Main Quests have most common in Computer-based Roleplaying Games but not so in Tabletop due to the often open-ended narratives. Likewise, overarching quests may be present as story-telling devices in Massively Multiplayer Online Games and large scale LARPS but can often not be completed or do not have rewards on a gameplay level. Examples of Main Quests include saving the world of Tamriel in the Elder Scrolls IV: Oblivion by stop oblivion portals from opening[1], saving or diverting the intentions of project purity in Fallout 3[2], affect the outcome of the struggle between mages and templars in Dragon Age II[3], and choosing the path of non-humans, knights, or declaring neutrality in the Witcher[4].

Using the pattern

The design of Main Quests is similar to Quests in general but may actually not have a gameplay Reward since the games may end by the completion of them. However, they practically always make use of other Quests to create Hierarchy of Goals and players are often given the option of additional gameplay through Sidequests. Since the Main Quests are the main drivers of how players explore and move through Game Worlds and interact with Non-Player Characters, it is also common to make all important places, people, and Factions part of the Main Quests so that players have at least become aware of them through playing through the games.

Note that although completing some Main Quests may end games (as it does for example in Dragon Age II and the Fallout series with the exception of Fallout 3 with the Broken Steel Expansion), this is not a necessity. The Elder Scrolls IV: Oblivion is an example of this.

Interface Aspects

Main Quests do not need to be present in interfaces in the same way as other Quests since they frame the whole gameplay and narrative experience.

Narrative Aspects

Main Quests are the main bearer of Predetermined Story Structures when they exist in games, so the pattern is an inherently narrative one.

Consequences

Main Quests are Quests overarching the main gameplay structures of games, and as such, they are typically also the primary Predetermined Story Structures. These structures give players Anticipation of how gameplay and narration will unfold and typically make players aware of all main Non-Player Characters, Factions, and important places in Game Worlds through the use of subquests.

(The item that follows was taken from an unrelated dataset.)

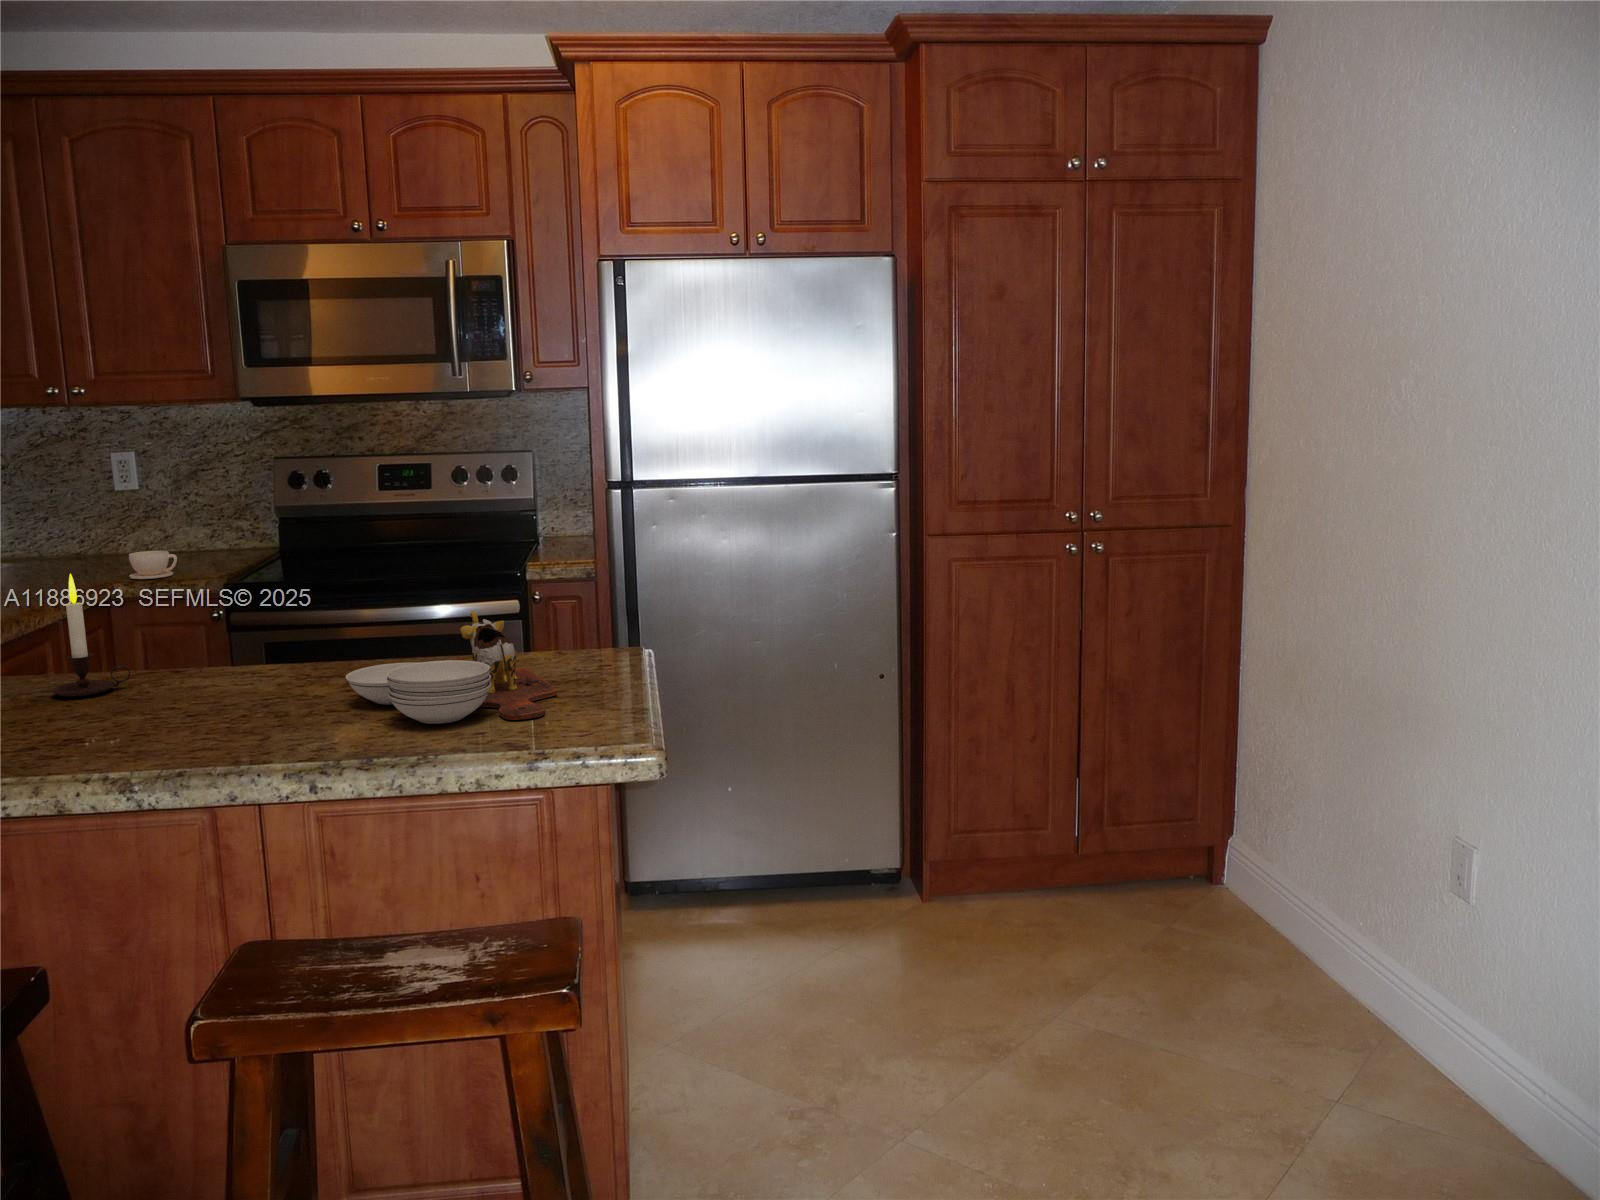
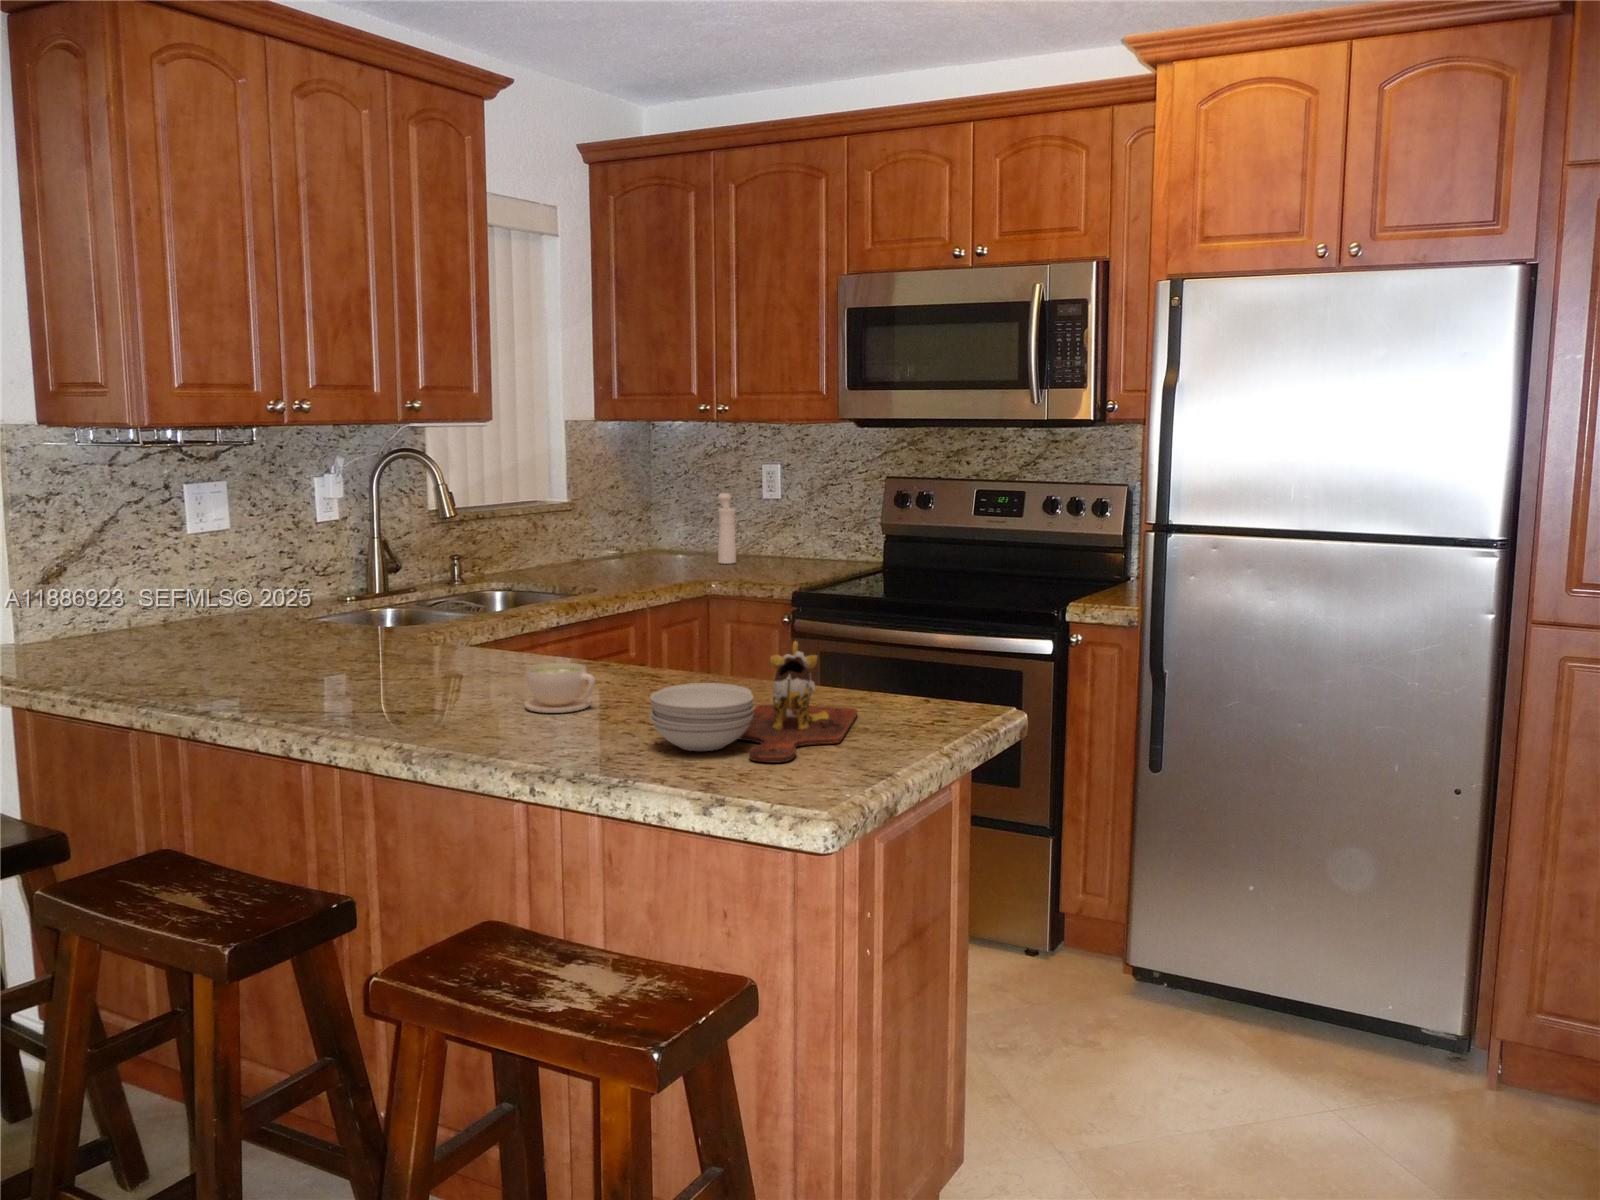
pepper mill: none [62,486,103,565] -> present [718,493,736,564]
coffee cup: present [129,551,177,579] -> present [525,663,595,713]
candle: present [51,574,130,697] -> none [494,564,556,673]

Main Quests are difficult to combine with Unwinnable Games since completing Main Quests is a way of winning a game. They are also difficult to combine with Massively Multiplayer Online Games since these games need to support Late Arriving Players and other places players in opposing Factions that do not share Quests.

Relations

Can Instantiate

Anticipation, Predetermined Story Structures, Quests

Can Modulate

Factions, Game Worlds, Non-Player Characters

Can Be Instantiated By

-

Can Be Modulated By

Hierarchy of Goals, Sidequests

Possible Closure Effects

-

Potentially Conflicting With

Massively Multiplayer Online Games, Unwinnable Games

History

New pattern created in this wiki.

References

  1. Entry for the main quest in Oblivion at the Unofficial Elder Scrolls Pages.
  2. Entry for all quests in Fallout 3 at the Fallout wiki.
  3. Entry for the quests that make up the main quest in Dragon Age II at the Dragon Age wiki.
  4. Entry for the main storyline in the Witcher at the Witcher wiki.